Этой публики Артем не любил. Во-первых, цирк приучил его к чистоплотности, к ежевечернему душу и дорогой одежде, которую грешно занашивать до черных полос на шее и рукавах. Во-вторых, однажды он, оказавшись за столом рядом с конюхом Ирмой, которую, редкий случай, слвершенно официально выперли из цирка за алкоголизм, подцепил вшей. Эта тварь вызвала в нем такое отвращение, какого он сам от себя не ожидал. И всякую возможность снова разжиться этой радостью обходил за три версты.
Третье – Артем просто не любил бездельников.
Это уже доходило до суеверия – бомж, да еще встреченный с утра, не предвещал ничего хорошего, во всяком случае, удачной репетиции – уж точно! У приятеля Артема, наездника Гаврилова, была причуда еще почище – он шарахался от старух. Причем от всяких – толстых, тощих, маленьких и напоминающих вставшую на дыбы цистерну. Если бы Гаврилов обнаружил старуху поблизости от конских стойл или боксов, могло произойти смертоубийство.

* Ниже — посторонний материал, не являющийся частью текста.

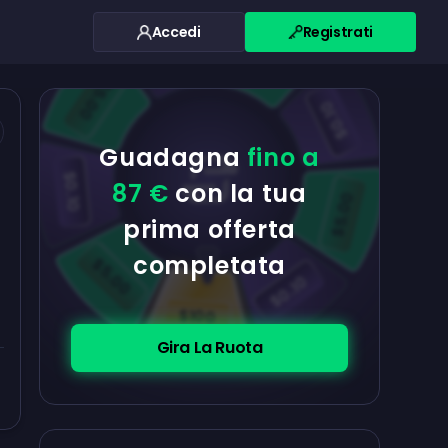
Accedi
Registrati
$0.10
$5.00
$5.00
$0.10
Guadagna
fino a
$0.10
87 €
con la tua
$5.00
prima offerta
completata
$5.00
$0.10
$100
Gira La Ruota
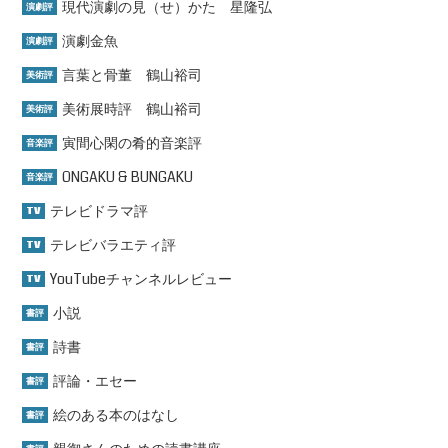
現代演劇の見（せ）かた 星隆弘
演劇評
演劇金魚
演劇評
言葉と骨董 鶴山裕司
美術評
美術展時評 鶴山裕司
美術評
寅間心閑の肴的音楽評
音楽評
ONGAKU & BUNGAKU
音楽評
テレビドラマ評
TV
テレビバラエティ評
TV
YouTubeチャンネルレビュー
TV
小説
書評
詩書
書評
評論・エセー
書評
絵のある本のはなし
書評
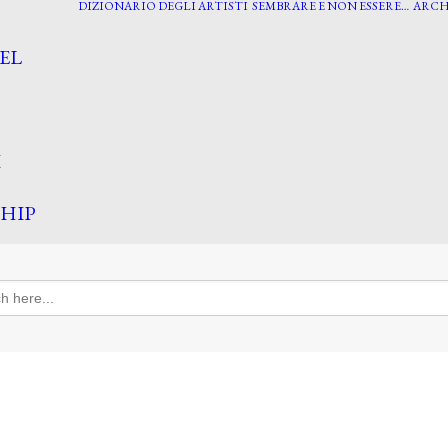
DIZIONARIO DEGLI ARTISTI
SEMBRARE E NON ESSERE…
ARCH
EL
I
HIP
h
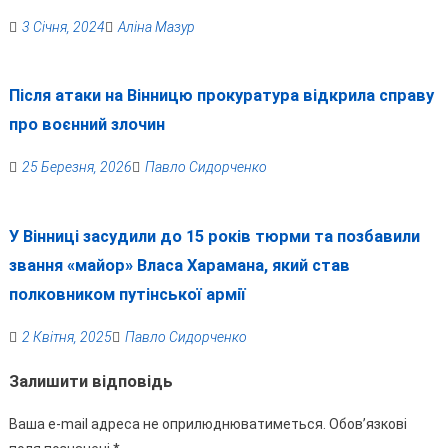
3 Січня, 2024
Аліна Мазур
Після атаки на Вінницю прокуратура відкрила справу
про воєнний злочин
25 Березня, 2026
Павло Сидорченко
У Вінниці засудили до 15 років тюрми та позбавили
звання «майор» Власа Харамана, який став
полковником путінської армії
2 Квітня, 2025
Павло Сидорченко
Залишити відповідь
Ваша e-mail адреса не оприлюднюватиметься.
Обов’язкові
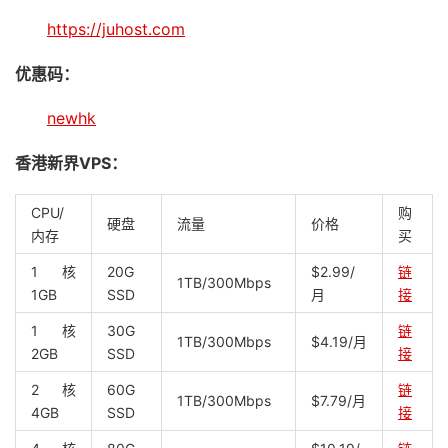
https://juhost.com
优惠码：
newhk
香港新界VPS：
CPU/
购
硬盘
流量
价格
内存
买
1核
20G
$2.99/
链
1TB/300Mbps
1GB
SSD
月
接
1核
30G
链
1TB/300Mbps
$4.19/月
2GB
SSD
接
2核
60G
链
1TB/300Mbps
$7.79/月
4GB
SSD
接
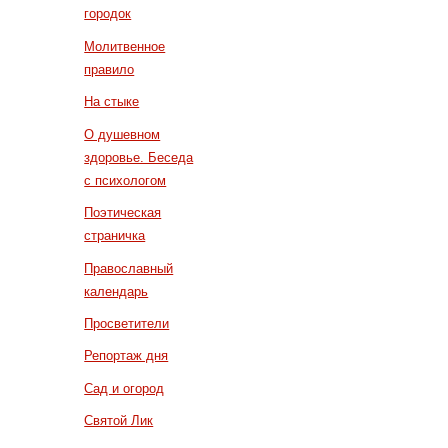
городок
Молитвенное
правило
На стыке
О душевном
здоровье. Беседа
с психологом
Поэтическая
страничка
Православный
календарь
Просветители
Репортаж дня
Сад и огород
Святой Лик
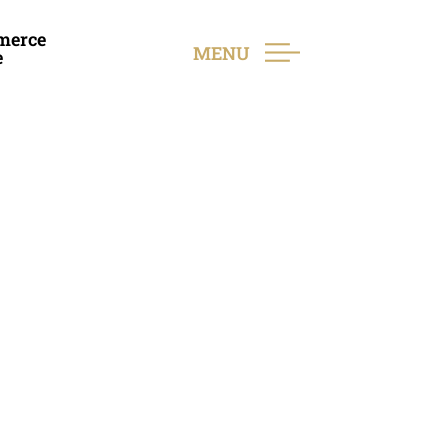
merce
MENU
e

Бомжей сразу же с утра, пока вызволяли из подвала Артема, допросили – не было ли слышно шума, шагов, выстрелов, взрывов! Не находилось ли следов преступника – брошенного пистолета, к примеру. Нет, бомжи вечером разжились спиртным и так надрались, что утром их еле растолкали. А жили они в подвале того же дома, только в другом крыле. Как бы по диагонали и напротив.
Артем увидел эту компанию, вспомнил все события ночи, да еще стояли бомжи у тех самых дверей, к которым пытался подползти Кузьменко, и ему очень заходелось смотаться куда-нибудь подальше, туда, где можно будет забыть всю эту историю.
– Заходите, Артем Андреевич! – закричал Прохановский, даже еще не видя Артема, а отвечая на стук в неподдающуюся дверь. – Мы вас заждались!
За столом в закутке президента собрались не только расхристанные труженики "Креатива" – там были двое мужчин, которые резко отличались от компьютерной тусовки, хотя и поддерживали общий технарский разговор, как Артему показалось, вполне на уровне.
Уж эти не стали бы расстреливать крысу цыганской иглой из лыжной палки.
Артем, оглохший от бурных извинений, препровожденный к столу, осчастливленный мясным пирогом прямо из микроволновки и одноразовым стаканом с "Монастырской избой", поглядывал на парочку, ожидая возможности заговорить. Он разбирался в качественной одежде – в отличие от компьютерщиков, два высоких темноволосых мужика, лет от тридцати до сорока каждый, были одеты вполне качественно. Более того – держались с достоинством людей, которые даже не представляют как это – носить скверную одежду.
Артем определял эту породу так – "сытые". Не зажравшиеся, Боже упаси, не пошлые толстяки в золоте и при неизменной пальцовке, которую даже они уже преподносят с определенным юмором, а именно сытые, и потому ни в чем не хватающие через край. Лица – приятной округлости, тела – той самой упитанности, которую вполне можно назвать вальяжностью, и осанка людей, знакомых со спортом не по телевизору, и манеры – уже устоявшиеся, без малейшей суеты. Подумать только – хватило десяти лет строительства капитализма, чтобы вывести эту самую породу в меру цивилизованных бизнесменов.С собаками – и то тянется куда дольше!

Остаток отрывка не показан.